Muizzu has not yet said anything about the Indian development of a naval harbour for the Maldivian National Defence Force at Uthuru Thila Falhu atoll, for which Defence Minister Rajnath Singh laid the foundation stone last year. Nor has he spoken about the $500 million Greater Male Connectivity Project, the largest infrastructure project in the Maldives, being developed by the Indian AFCONS, with Delhi providing a $100 million grant and a $400 million line of credit.
Now that social media has wrought its damage, it will be up to the diplomats on both sides to pick up the pieces. External Affairs Minister S Jaishankar’s remark, “politics is politics,” has come a little late in the day, but it conveys well that diplomacy is hard work with no guaranteed results.
Neighbours watching
The Maldives may find Chinese and other tourists to replace Indians. And Indians may still head to the Maldives. But Sri Lanka, Nepal, Bhutan, and even an apparently friendly Bangladesh would have watched this latest episode in India-Maldives ties with considerable interest. Like the Maldives, Sri Lanka’s economy too is dependent on tourism to a large extent. Nepal is a landlocked neighbour that has been blockaded by India twice, and believes in the slogan that India uses for 26/11: “Never forget”. India once withdrew fuel subsidies to Bhutan.
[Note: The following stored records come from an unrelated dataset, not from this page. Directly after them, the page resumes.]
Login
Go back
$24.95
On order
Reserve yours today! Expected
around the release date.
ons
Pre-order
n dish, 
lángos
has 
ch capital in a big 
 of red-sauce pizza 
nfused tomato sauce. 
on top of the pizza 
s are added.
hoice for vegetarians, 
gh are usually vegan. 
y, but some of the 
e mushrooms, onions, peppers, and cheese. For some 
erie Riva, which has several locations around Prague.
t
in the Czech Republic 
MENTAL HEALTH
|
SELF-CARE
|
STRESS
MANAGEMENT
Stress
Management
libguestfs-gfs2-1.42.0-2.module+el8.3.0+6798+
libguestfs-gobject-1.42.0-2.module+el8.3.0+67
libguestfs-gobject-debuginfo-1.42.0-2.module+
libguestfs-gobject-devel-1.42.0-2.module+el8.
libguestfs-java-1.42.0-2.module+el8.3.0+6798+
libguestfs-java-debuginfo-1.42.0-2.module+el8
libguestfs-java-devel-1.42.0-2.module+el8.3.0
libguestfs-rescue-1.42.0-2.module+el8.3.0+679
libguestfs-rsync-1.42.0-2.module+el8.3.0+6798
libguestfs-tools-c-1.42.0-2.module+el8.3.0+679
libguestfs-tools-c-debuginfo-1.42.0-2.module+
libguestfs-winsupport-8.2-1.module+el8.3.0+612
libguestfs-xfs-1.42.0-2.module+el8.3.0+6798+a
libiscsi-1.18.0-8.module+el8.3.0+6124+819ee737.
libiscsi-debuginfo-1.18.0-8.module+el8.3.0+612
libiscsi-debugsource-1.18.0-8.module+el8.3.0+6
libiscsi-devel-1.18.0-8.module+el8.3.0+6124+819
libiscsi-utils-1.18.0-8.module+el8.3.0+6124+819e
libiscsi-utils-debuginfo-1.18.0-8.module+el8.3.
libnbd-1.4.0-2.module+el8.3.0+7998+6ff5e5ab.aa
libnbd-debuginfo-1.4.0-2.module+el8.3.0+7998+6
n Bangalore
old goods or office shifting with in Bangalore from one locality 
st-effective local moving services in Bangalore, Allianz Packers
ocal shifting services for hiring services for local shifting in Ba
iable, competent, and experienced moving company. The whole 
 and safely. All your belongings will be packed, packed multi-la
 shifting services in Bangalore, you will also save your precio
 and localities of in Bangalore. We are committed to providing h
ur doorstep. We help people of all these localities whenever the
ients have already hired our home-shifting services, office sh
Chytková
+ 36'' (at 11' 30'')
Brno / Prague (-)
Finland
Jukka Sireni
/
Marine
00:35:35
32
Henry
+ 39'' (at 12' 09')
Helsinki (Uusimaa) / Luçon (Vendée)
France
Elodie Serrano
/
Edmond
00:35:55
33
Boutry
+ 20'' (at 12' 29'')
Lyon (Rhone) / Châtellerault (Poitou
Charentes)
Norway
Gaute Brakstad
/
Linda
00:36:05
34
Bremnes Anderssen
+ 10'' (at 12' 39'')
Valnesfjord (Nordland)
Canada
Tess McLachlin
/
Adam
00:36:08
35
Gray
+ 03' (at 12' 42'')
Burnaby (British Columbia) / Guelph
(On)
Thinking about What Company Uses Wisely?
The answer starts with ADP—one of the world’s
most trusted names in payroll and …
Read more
The ferocity of the social media attack, and the participation of Indian celebrities in it would have only confirmed the traditional insecurities about “big brother” that these countries harbour. The India-Maldives row may be about bilateral ties, but it will send ripples around the neighbourhood, making India's Neighbourhood First policy more complicated and difficult than it is already.